'Space tree' serves as reminder to protect the earth
Exposing kids to a variety of experiences can help better direct their future. This lesson couldn’t be any truer for Jerry Ross. “The beauty of the earth is inspiring,” he said. As a child he was enrolled in 4-H. “It was one of those organizations I felt that helped me as a young person to mature and develop and to learn responsibilities and to learn to stick to something I committed to.”
His 4-H foundation helped launch his stellar career as an adult. Ross grew up in Crown Point, is a graduate of Purdue University, a retired Air Force officer and a retired NASA astronaut. Col. Ross is a veteran of seven U.S. Space Shuttle missions and set the individual world record for the most spaceflights flown.
He first launched into space in 1985. “It certainly must have given God a satisfaction to look down on his creation and see how peaceful and beautiful it looks. At the same time, when you are flying around the Earth every 90 minutes, we get the new impression that the Earth is limited in size. It is not as big as we seem to think it is,” Ross said.
For a mission, NASA allows each astronaut a very limited number of items per flight that they can take into space for some organization. Normally it is an item like a school banner or baseball. Post flight, the items are returned to the organization. “I always tried to fly items for organizations that had made a difference in my life and helped me to get to where I ultimately was able to fly into space,” Ross said.
On Dec. 2, 1988, on flight STS 27, Ross did just that. “You can see the fragility of the atmosphere when looking at the thin blue fuzziness around the Earth. That is our atmosphere and we know that is what keeps everybody and thing on the surface of the earth alive,” he said.
To this day and for many future generations, his experience with 4-H continues to grow throughout the State of Indiana. Ross decided one of the items he would take into space in 1988 would be tree seeds. He took the state tree of Indiana, the tulip poplar, and the Sycamore, because it is ubiquitous through the state. He had the seeds harvested before the flight. “I had them stowed on the orbiter. They flew for more than four days in space,” Ross said. Upon arriving back from the 1.8-million-mile mission, the seeds were later germinated and grown to a transplantable state and then delivered to all 92 county Purdue Extension offices in 1989. This coincided with Purdue Extension’s 75th Anniversary.
“You look back on Earth from the blackness of space and there aren’t too many places that look very inviting. This is it. This is what we got, so we need to protect it,” Ross said.
Green and Growing
Twenty-five years later there is renewed energy around the tulip poplar “Space Tree” planted in Vigo County near the southeast corner of the jail, adjacent to the courthouse. Former Vigo County Extension Agent Max Miller had the honor of planting the tree. “The reason we didn’t have a big celebration back then was because of the worry of someone stealing it in the middle of the night,” Miller said.
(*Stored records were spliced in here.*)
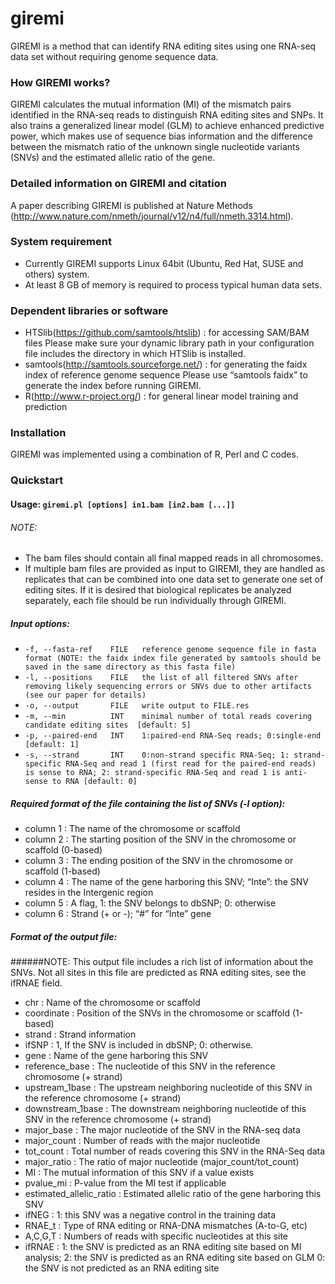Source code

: # giremi
GIREMI is a method that can identify RNA editing sites using one RNA-seq data set without requiring genome sequence data.  

### How GIREMI works?

GIREMI calculates the mutual information (MI) of the mismatch pairs identified in the RNA-seq reads to distinguish RNA editing sites and SNPs. It also trains a generalized linear model (GLM) to achieve enhanced predictive power, which makes use of sequence bias information and the difference between the mismatch ratio of the unknown single nucleotide variants (SNVs) and the estimated allelic ratio of the gene.

### Detailed information on GIREMI and citation

A paper describing GIREMI is published at Nature Methods (http://www.nature.com/nmeth/journal/v12/n4/full/nmeth.3314.html).  


### System requirement

- Currently GIREMI supports Linux 64bit (Ubuntu, Red Hat, SUSE and others) system. 
- At least 8 GB of memory is required to process typical human data sets.

### Dependent libraries or software

- HTSlib(https://github.com/samtools/htslib) : for accessing SAM/BAM files
Please make sure your dynamic library path in your configuration file includes the directory in which HTSlib is installed.
- samtools(http://samtools.sourceforge.net/) : for generating the faidx index of reference genome sequence
Please use “samtools faidx” to generate the index before running GIREMI.
- R(http://www.r-project.org/) : for general linear model training and prediction

### Installation

GIREMI was implemented using a combination of R, Perl and C codes.  

### Quickstart

#### Usage: `giremi.pl [options] in1.bam [in2.bam [...]]`

###### NOTE:   
-  The bam files should contain all final mapped reads in all chromosomes.
-  If multiple bam files are provided as input to GIREMI, they are handled as replicates that can be combined into one data set to generate one set of editing sites.  If it is desired that biological replicates be analyzed separately, each file should be run individually through GIREMI.

##### Input options:
-  `-f, --fasta-ref    FILE   reference genome sequence file in fasta format (NOTE: the faidx index file generated by samtools should be saved in the same directory as this fasta file)`  
-  `-l, --positions    FILE   the list of all filtered SNVs after removing likely sequencing errors or SNVs due to other artifacts (see our paper for details)`  
-  `-o, --output       FILE   write output to FILE.res`   
-  `-m, --min          INT    minimal number of total reads covering candidate editing sites  [default: 5]`   
-  `-p, --paired-end   INT    1:paired-end RNA-Seq reads; 0:single-end [default: 1]`   
-  `-s, --strand       INT    0:non-strand specific RNA-Seq; 1: strand-specific RNA-Seq and read 1 (first read for the paired-end reads) is sense to RNA; 2: strand-specific RNA-Seq and read 1 is anti-sense to RNA [default: 0]`


##### Required format of the file containing the list of SNVs (-l option):

- column 1 : The name of the chromosome or scaffold   
- column 2 : The starting position of the SNV in the chromosome or scaffold (0-based)   
- column 3 : The ending position of the SNV in the chromosome or scaffold (1-based)   
- column 4 : The name of the gene harboring this SNV; “Inte”: the SNV resides in the Intergenic region   
- column 5 : A flag, 1: the SNV belongs to dbSNP; 0: otherwise   
- column 6 : Strand (+ or -); “#” for “Inte” gene  


##### Format of the output file:

######NOTE: This output file includes a rich list of information about the SNVs. Not all sites in this file are predicted as RNA editing sites, see the ifRNAE field.

- chr                     : Name of the chromosome or scaffold     
- coordinate              : Position of the SNVs in the chromosome or scaffold (1-based)    
- strand                  : Strand information
- ifSNP                   : 1, If the SNV is included in dbSNP; 0: otherwise.
- gene                    : Name of the gene harboring this SNV
- reference_base          : The nucleotide of this SNV in the reference chromosome (+ strand)
- upstream_1base          : The upstream neighboring nucleotide of this SNV in the reference chromosome (+ strand)
- downstream_1base        : The downstream neighboring nucleotide of this SNV in the reference chromosome  (+ strand)
- major_base              : The major nucleotide of the SNV in the RNA-seq data     
- major_count             : Number of reads with the major nucleotide    
- tot_count               : Total number of reads covering this SNV in the RNA-Seq data   
- major_ratio             : The ratio of major nucleotide (major_count/tot_count)   
- MI                      : The mutual information of this SNV if a value exists   
- pvalue_mi               : P-value from the MI test if applicable    
- estimated_allelic_ratio : Estimated allelic ratio of the gene harboring this SNV
- ifNEG                   : 1: this SNV was a negative control in the training data  
- RNAE_t                  : Type of RNA editing or RNA-DNA mismatches (A-to-G, etc)
- A,C,G,T                 : Numbers of reads with specific nucleotides at this site
- ifRNAE                  : 1: the SNV is predicted as an RNA editing site based on MI analysis; 
						  2: the SNV is predicted as an RNA editing site based on GLM 
						  0: the SNV is not predicted as an RNA editing site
Art Spaces is currently working on a plan to create a path connecting downtown Terre Haute to the River. The space tree happens to be along the way. Through the Turn to the River planning process, Miller has said “look out for that tree,” reminding people of the importance of it. “I find it very touching and important to capture these kinds of unique stories. To have the tree just sitting there without anyone aware of the story seems unfortunate. It is a Vigo County story for people to discover. Jerry Ross took the time and effort to take that seed on an amazing journey, and we should memorialize that,” Director of Art Spaces Mary Kramer said.
Ross would like to see people thinking of collecting seeds from these trees to start a whole new generation of trees that can be planted around the state of Indiana. “I think anybody who flies in space can’t help but be an environmentalist. I feel strongly about being able to try to protect our earth. It is the only place we got” Ross said. Planting trees is a wonderful way to help protect our planet, for they clean the air we breathe and purify the water we drink.
Ross goes into more detail about the space tree seeds in his new book, “Becoming a Spacewalker: My Journey to the Stars.” This fall, his book was revised to integrate STEM related content to be integrated into a classroom lesson plan.